The gap between working age welfare cuts and pensioner benefits continuing to rise is another of those slow burners worth watching.

The decade of austerity has protected pensioners while hitting younger people. The same younger people will have to live with the very large national debt that is their inheritance. Look out for strains between the generations.

Barnett fair?

And look out for more of those well-rehearsed strains between the nations. The block grant that comes to Holyrood (and similar to Cardiff and Stormont) is partly protected by decisions made by the Treasury, and partly not.

Of around £30bn spent by Holyrood, £12bn now goes on health. So if that part is being largely protected, then it should ease the strain on John Swinney's budget, when he presents the draft on December 16th.

Likewise for schools, though the 'cash spending per pupil' formula sounds like it's far from generous.

However, if justice, economic development, universities and local government are being fiercely squeezed in Whitehall, that has a proportionate squeeze through the Barnett allocation.

That doesn't mean the Scottish finance secretary has to squeeze each of these as hard. The block grant can be divided up in entirely different ways.

But politically, it will be hard not to protect the NHS and schooling at least as much as Whitehall is doing.

Manifestos

And he has other commitments to consider; a big uplift in childcare spending, a floor on college funding, free university tuition, and a rise in the building of affordable homes from 30,000 in the current Holyrood Parliament to 50,000 in the next one.

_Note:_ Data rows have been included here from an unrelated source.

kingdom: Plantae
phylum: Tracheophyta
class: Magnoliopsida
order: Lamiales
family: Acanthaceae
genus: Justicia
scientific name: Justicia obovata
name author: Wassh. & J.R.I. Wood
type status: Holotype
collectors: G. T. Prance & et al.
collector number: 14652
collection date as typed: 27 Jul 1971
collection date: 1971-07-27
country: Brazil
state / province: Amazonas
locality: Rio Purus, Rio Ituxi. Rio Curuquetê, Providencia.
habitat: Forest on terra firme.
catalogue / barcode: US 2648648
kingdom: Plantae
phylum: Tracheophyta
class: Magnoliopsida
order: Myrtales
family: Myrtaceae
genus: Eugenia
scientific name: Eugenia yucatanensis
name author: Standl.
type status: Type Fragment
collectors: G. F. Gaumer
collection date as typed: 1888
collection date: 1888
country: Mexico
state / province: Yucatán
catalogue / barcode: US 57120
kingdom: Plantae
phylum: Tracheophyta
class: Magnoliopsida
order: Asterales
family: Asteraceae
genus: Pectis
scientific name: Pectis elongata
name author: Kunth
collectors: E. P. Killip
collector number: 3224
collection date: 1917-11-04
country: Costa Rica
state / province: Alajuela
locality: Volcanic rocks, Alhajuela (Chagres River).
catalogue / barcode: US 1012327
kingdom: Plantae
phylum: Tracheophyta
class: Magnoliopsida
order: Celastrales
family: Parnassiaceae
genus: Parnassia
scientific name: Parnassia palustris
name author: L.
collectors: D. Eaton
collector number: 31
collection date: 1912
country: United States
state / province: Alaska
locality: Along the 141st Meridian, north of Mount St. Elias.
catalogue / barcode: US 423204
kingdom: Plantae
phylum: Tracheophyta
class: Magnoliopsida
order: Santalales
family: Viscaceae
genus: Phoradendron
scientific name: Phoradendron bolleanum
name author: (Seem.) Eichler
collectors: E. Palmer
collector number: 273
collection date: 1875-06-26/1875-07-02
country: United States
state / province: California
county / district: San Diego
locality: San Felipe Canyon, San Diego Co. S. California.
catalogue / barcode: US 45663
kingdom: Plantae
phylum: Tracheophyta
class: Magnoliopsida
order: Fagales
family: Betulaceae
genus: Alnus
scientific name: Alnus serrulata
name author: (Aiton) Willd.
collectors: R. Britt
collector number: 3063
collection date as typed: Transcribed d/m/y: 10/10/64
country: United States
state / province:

That's before we get to see the other pledges in next year's Holyrood election manifestos.

Image copyright PA
Image caption Scottish Finance Secretary will have to square the SNP's spending commitments with the new financial landscape

IPPR Scotland, a new offshoot of the London-based think tank, the Institute of Public Policy Research, reckons that the pluses and minuses of the Barnett formula should lead to a real terms squeeze of more than 11% in non-protected Scottish revenue spending by 2019-20, from £14.1bn to £12.5bn (in 2015-16 prices).

That is while capital spending could be up by nearly 12%, much of it on those affordable homes. And it depends on Mr Swinney making the most of limited borrowing powers

Squeezed Swinney

Given that Mr Swinney has an election to fight in May, he is unlikely to be as open about his spending intentions beyond next financial year as George Osborne can now afford to be. And the toughest of the squeeze on the Scottish budget looks like coming in 2017-19.

The novelty about the Holyrood block grant next year is that several billion pounds are going to be carved out, because from next April, MSPs set the Scottish Rate of Income Tax by which half of income tax will be raised.

For reasons of SNP politics, that's not likely to diverge from the UK rate next financial year. But with more powers due to follow, there will surely be pressure to use them for loosening the Whitehall squeeze over the rest of the decade.

By the start of the Twenties, the protection of priority areas and the weakening of the unprotected will likely leave the state in a markedly different shape - big on health and schooling, but in retreat from its other roles.

The season of mists and low-hanging fruitfulness is past. The autumn statement has a more wintry chill to it this year.